La voiture reste au garage ce dimanche

Le silence, rien que le silence, ce matin dans les rues de Bruxelles mais aussi de plusieurs communes de Flandre et de Wallonie pour le traditionnel dimanche sans voiture. L’objectif est de changer les mentalités et d’engager le débat sur la mobilité en ville. De nombreuses activités sont organisées dans les communes participantes.

De 9 à 19h sur le territoire des 19 communes bruxelloises et de plusieurs communes flamandes et wallonnes, la circulation automobile sera interdite sauf pour les transports en commun, les taxis ou autres véhicules d’utilité publique ou d’urgence ainsi que pour les automobilistes munis d’une autorisation de circuler.

A Anvers une telle journée était organisée dimanche dernier.

"C’est surtout important de faire découvrir aux gens comment ils peuvent se déplacer sans voiture dans une ville ou une commune" a déclaré Elke Franchois de Mobiel 21 qui prône une mobilité durable et respectueuse de l’environnement. Pour l'occasion les transports en commun de la STIB sont gratuits. 
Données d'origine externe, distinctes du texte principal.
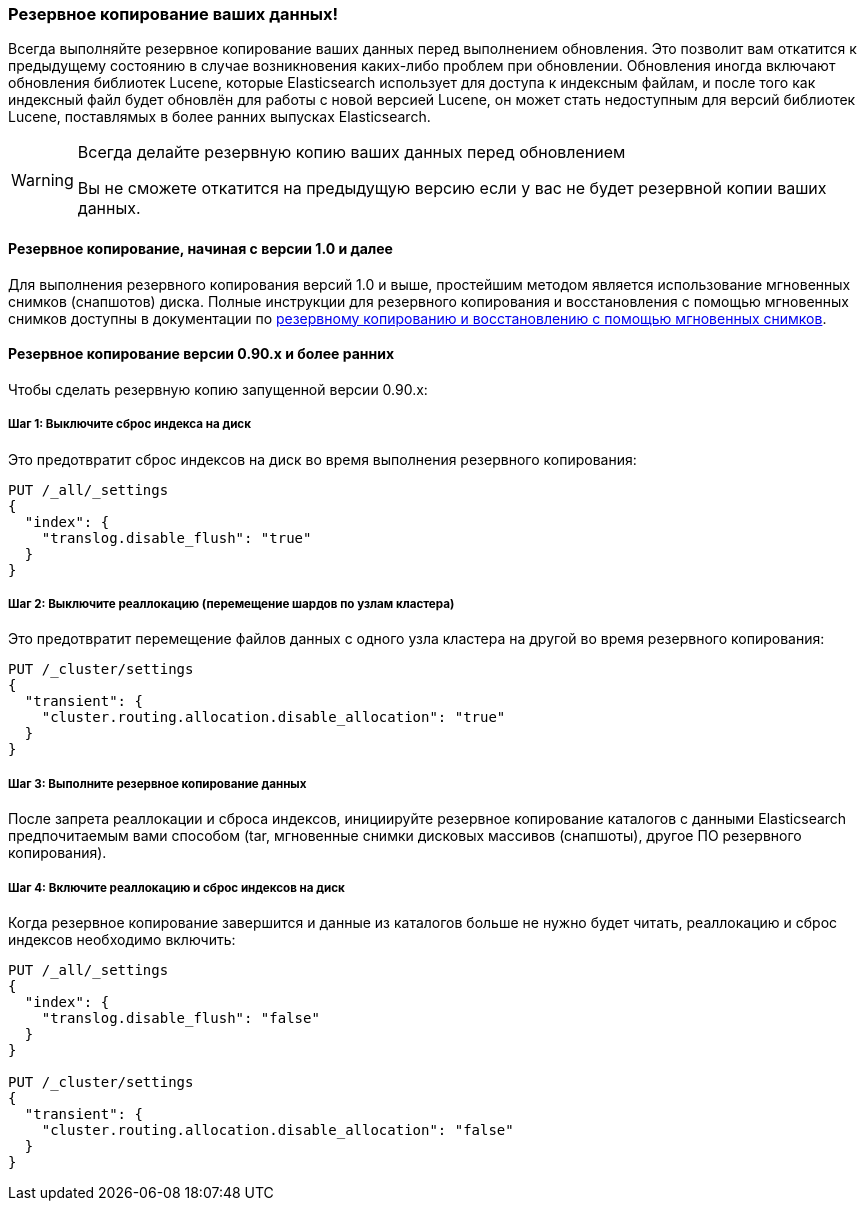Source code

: [[backup]]
=== Резервное копирование ваших данных!

Всегда выполняйте резервное копирование ваших данных перед выполнением обновления.
Это позволит вам откатится к предыдущему состоянию в случае возникновения каких-либо
проблем при обновлении. Обновления иногда включают обновления библиотек Lucene,
которые Elasticsearch использует для доступа к индексным файлам, и после того как
индексный файл будет обновлён для работы с новой версией Lucene, он может стать
недоступным для версий библиотек Lucene, поставлямых в более ранних выпусках
Elasticsearch.

[WARNING]
.Всегда делайте резервную копию ваших данных перед обновлением
=========================================
Вы не сможете откатится на предыдущую версию если у вас не будет резервной
копии ваших данных.
=========================================

==== Резервное копирование, начиная с версии 1.0 и далее

Для выполнения резервного копирования версий 1.0 и выше, простейшим методом является
использование мгновенных снимков (снапшотов) диска. Полные инструкции для
резервного копирования и восстановления с помощью мгновенных снимков доступны в
документации по
<<modules-snapshots,резервному копированию и восстановлению с помощью мгновенных снимков>>.

==== Резервное копирование версии 0.90.x и более ранних

Чтобы сделать резервную копию запущенной версии 0.90.x:

===== Шаг 1: Выключите сброс индекса на диск

Это предотвратит сброс индексов на диск во время выполнения резервного копирования:

[source,js]
-----------------------------------
PUT /_all/_settings
{
  "index": {
    "translog.disable_flush": "true"
  }
}
-----------------------------------
// AUTOSENSE

===== Шаг 2: Выключите реаллокацию (перемещение шардов по узлам кластера)

Это предотвратит перемещение файлов данных с одного узла кластера на другой
во время резервного копирования:

[source,js]
-----------------------------------
PUT /_cluster/settings
{
  "transient": {
    "cluster.routing.allocation.disable_allocation": "true"
  }
}
-----------------------------------
// AUTOSENSE

===== Шаг 3: Выполните резервное копирование данных

После запрета реаллокации и сброса индексов, инициируйте резервное копирование
каталогов с данными Elasticsearch предпочитаемым вами способом (tar, мгновенные
снимки дисковых массивов (снапшоты), другое ПО резервного копирования).

===== Шаг 4: Включите реаллокацию и сброс индексов на диск

Когда резервное копирование завершится и данные из каталогов больше не нужно
будет читать, реаллокацию и сброс индексов необходимо включить:

[source,js]
-----------------------------------
PUT /_all/_settings
{
  "index": {
    "translog.disable_flush": "false"
  }
}

PUT /_cluster/settings
{
  "transient": {
    "cluster.routing.allocation.disable_allocation": "false"
  }
}
-----------------------------------
// AUTOSENSE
A l'occasion de ce 12e dimanche sans voiture des tas d’activités sont organisées dans de nombreuses communes. De 10 à 18 h un village entier sera consacré au vélo (I LIKE BRU) place de la Monnaie, en plein centre de Bruxelles. On pourra y louer des vélos, mais également décorer le sien (atelier Pimp your Bike), se tester au BMX ou faire laver son vélo.
Dans le quartier du Châtelain à Ixelles, une grande brocantes sera organisée. On attend près de 300 stands, de quoi chiner en toute curiosité.
Enfin, onze villages communaux seront installés dans onze communes bruxelloises. Autour des pelouses, de nombreuses activités seront proposées à tous, des spectacles, des ateliers créatifs, des jeux, etc.

Les premières journées sans voiture remontent aux années ’50 et ’70 et constituent actuellement le point d’orgue de la semaine de la mobilité.

Le site de mobicrazy à Bruxelles

L’origine des dimanches sans voiture

Les premières expériences de journées sans voiture remontent à 1956, lorsque la crise de Suez force certains pays à prendre des mesures drastiques pour économiser du carburant. En Belgique, aux Pays-Bas et en Suisse, celles-ci prendront la forme de dimanches sans voiture entre novembre 1956 et janvier 1957. Ces opérations seront répétées en 1973 à l'occasion de la crise pétrolière. Elles visaient avant tout à réaliser des économies de carburant. Le premier dimanche sans voiture eut lieu en Belgique le 18 novembre 1973, dans la foulée de nos voisins hollandais. Après la crise pétrolière cette initiative s’est arrêtée pour reprendre vigueur dans les années ’90 sous la pression des organisations de défense de l’environnement.